> _Goal of the exercise_
According to the excerpt on decentralized adaptive control for the Baxter robot, why is decentralized adaptive control of a 7DOF manipulator a challenging task? Answer in one to three sentences.

> _Text excerpt_
_ _ _ _ _ _ _
The goal of this paper is to develop a control formulation and conduct an experimental verification of the model-free decentralized adaptive method using Baxter, a 7DOF redundant robot manipulator. This work is novel in that the experimental verification of a decentralized adaptive controller for a 7DOF manipulator is not currently addressed in literature. The decentralized adaptive control of such a manipulator is an important and challenging task. The increased degrees-of-freedom of the robot manipulator leads to an increased dynamic interconnection between joints, which is a challenge for decentralized approaches. Also, the Baxter arm configuration is a more likely choice for the complex tasks to be performed in an industrial setting. Through the analytical formulation and experimental verification of the decentralized adaptive approach, we seek to demonstrate the feasibility and computational effectiveness of said approach, in order to facilitate its adoption into industry practices. For this purpose, the model-free decentralized adaptive approach examined in this paper is an effective choice, as its structure is similar to the decentralized PID controllers currently utilized in industry.
_ _ _ _ _ _ _
> _Data shown_

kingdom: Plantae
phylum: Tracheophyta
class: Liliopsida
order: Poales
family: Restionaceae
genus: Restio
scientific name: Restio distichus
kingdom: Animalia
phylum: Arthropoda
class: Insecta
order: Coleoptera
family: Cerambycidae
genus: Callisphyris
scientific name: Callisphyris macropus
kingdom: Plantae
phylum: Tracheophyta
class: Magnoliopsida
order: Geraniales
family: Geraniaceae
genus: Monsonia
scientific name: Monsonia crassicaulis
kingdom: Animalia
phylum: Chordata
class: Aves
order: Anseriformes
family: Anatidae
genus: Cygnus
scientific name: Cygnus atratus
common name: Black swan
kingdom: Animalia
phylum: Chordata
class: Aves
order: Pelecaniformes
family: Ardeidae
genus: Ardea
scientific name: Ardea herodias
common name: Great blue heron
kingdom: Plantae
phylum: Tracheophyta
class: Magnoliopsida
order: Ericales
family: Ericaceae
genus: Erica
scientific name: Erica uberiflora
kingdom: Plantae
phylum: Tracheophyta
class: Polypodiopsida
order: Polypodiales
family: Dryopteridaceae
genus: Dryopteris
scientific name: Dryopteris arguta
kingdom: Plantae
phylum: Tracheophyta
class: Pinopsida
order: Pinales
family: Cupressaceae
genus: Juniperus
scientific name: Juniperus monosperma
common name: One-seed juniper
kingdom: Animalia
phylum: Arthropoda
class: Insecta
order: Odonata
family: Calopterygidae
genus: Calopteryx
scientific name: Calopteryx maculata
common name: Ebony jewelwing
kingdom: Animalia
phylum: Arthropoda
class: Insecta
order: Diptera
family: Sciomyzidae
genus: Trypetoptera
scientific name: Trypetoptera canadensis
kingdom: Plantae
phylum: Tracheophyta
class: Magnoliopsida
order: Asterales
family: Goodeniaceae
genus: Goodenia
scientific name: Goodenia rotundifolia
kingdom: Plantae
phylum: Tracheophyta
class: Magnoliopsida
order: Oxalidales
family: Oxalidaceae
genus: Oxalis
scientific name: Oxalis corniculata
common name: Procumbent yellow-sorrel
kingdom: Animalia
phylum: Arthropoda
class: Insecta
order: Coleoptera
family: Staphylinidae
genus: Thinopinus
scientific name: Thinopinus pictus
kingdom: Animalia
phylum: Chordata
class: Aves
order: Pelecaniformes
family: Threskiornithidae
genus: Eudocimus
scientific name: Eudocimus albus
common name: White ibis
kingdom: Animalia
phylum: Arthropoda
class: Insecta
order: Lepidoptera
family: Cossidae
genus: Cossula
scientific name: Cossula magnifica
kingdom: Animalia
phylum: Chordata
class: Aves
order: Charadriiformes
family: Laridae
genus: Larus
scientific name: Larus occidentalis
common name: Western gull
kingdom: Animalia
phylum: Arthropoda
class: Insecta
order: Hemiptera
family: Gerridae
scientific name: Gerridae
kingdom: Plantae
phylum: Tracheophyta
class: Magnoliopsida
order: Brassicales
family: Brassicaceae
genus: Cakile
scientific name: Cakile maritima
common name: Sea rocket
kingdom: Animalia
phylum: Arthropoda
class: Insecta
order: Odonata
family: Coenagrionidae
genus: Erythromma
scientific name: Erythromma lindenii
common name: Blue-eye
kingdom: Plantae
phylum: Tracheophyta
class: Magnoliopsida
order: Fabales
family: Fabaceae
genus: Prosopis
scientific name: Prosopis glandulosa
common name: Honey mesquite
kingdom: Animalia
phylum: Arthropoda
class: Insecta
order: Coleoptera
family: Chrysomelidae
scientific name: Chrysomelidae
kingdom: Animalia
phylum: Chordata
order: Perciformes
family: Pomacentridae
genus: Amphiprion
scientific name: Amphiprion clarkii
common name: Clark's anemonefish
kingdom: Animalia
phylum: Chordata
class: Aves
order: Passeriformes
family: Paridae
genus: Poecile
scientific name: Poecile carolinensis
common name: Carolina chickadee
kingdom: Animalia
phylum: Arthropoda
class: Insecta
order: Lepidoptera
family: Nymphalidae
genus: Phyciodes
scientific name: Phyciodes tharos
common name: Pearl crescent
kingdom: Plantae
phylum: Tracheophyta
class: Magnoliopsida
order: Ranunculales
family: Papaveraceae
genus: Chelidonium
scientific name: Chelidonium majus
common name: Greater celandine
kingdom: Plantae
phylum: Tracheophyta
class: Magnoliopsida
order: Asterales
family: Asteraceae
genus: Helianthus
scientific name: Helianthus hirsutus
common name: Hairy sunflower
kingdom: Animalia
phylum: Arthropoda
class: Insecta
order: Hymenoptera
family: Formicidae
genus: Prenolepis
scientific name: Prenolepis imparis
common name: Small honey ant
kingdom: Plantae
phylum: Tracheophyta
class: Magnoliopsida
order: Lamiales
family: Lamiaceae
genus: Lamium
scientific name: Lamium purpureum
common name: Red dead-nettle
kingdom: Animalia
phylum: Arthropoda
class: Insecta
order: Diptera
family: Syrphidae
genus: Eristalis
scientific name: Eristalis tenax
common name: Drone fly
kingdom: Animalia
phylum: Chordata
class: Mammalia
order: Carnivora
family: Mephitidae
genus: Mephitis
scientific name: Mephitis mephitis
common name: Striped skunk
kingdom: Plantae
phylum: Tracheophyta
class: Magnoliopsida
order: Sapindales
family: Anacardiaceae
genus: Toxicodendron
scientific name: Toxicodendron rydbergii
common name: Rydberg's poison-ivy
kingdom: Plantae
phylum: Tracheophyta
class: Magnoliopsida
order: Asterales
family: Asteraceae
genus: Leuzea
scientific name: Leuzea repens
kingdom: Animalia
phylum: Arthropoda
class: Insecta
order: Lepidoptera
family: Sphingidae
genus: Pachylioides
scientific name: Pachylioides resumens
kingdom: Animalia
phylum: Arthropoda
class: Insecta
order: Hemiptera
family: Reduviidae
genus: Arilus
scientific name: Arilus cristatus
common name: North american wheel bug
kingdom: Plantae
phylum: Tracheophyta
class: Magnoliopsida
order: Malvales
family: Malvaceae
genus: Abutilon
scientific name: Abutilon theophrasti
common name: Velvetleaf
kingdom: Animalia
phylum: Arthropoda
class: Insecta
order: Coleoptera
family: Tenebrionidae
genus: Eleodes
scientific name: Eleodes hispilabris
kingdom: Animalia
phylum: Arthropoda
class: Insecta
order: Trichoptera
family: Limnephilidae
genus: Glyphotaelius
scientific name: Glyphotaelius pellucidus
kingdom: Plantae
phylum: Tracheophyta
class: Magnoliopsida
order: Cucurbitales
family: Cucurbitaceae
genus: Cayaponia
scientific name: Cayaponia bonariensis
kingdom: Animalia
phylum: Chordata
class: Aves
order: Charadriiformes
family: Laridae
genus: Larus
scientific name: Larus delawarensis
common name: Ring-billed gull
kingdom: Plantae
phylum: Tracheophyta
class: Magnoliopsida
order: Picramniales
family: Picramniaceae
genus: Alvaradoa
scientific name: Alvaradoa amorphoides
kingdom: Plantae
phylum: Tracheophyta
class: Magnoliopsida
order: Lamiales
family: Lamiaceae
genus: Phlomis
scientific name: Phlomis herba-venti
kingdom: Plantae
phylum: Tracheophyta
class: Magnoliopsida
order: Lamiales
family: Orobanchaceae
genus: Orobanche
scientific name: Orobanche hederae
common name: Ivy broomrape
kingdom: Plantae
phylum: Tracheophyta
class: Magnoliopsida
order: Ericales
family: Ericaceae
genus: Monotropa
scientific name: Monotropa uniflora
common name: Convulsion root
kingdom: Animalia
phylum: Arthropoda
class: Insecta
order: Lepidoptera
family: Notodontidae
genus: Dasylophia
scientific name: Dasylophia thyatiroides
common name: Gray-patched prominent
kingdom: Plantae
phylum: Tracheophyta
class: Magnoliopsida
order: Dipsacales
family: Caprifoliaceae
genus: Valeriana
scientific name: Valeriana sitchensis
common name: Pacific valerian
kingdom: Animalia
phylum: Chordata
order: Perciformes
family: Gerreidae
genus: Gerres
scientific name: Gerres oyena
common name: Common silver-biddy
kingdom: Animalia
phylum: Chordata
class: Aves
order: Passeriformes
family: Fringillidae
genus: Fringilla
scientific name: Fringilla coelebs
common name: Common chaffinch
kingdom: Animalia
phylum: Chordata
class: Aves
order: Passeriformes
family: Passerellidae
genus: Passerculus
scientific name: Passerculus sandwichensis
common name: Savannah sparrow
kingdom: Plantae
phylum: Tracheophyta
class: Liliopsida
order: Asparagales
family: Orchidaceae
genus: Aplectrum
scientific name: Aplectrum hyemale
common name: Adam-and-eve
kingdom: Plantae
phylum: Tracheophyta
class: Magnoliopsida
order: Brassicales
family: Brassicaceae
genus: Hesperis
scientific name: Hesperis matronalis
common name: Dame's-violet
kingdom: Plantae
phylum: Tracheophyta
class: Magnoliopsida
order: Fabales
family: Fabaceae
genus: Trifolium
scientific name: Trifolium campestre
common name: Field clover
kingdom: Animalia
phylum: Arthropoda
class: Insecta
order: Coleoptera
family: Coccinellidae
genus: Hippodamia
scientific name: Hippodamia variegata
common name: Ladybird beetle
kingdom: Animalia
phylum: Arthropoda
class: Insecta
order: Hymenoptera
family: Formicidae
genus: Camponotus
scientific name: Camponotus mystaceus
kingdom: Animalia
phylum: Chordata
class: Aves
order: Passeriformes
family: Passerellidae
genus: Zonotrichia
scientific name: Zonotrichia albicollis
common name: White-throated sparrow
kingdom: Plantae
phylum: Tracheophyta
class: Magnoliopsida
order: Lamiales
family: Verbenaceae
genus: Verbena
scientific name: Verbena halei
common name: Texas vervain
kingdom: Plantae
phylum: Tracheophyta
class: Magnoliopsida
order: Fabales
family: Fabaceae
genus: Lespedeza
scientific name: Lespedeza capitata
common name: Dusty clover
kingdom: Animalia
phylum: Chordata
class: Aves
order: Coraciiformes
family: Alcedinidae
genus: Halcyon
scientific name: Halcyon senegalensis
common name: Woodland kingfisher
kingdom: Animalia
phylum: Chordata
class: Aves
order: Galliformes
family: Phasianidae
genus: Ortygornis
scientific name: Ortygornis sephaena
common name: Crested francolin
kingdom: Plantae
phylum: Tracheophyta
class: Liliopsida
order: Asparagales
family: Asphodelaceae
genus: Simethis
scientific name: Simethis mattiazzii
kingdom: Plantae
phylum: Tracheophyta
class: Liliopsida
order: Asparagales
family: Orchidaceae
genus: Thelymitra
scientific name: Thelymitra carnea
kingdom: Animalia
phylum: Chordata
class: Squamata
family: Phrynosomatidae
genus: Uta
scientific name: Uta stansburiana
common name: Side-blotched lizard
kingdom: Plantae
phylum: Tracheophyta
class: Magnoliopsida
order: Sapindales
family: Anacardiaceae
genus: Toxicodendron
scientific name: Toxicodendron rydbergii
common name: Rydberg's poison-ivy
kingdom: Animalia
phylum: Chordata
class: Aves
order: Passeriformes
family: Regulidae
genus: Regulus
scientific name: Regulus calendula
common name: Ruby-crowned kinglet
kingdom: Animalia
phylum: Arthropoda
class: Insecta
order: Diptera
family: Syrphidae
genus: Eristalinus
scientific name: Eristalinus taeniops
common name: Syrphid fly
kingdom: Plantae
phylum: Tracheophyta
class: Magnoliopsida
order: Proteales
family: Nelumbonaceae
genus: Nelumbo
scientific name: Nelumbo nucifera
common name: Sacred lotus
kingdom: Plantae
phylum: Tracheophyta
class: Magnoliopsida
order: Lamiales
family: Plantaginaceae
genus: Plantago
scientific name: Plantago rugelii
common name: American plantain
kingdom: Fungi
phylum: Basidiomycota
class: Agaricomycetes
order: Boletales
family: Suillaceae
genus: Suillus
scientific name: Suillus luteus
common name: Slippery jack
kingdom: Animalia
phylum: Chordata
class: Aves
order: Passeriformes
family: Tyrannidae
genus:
_ _ _ _ _ _ _
> _The reply_
The manipulator's added degrees of freedom increase the dynamic interconnection between its joints. That interconnection poses a challenge for decentralized approaches.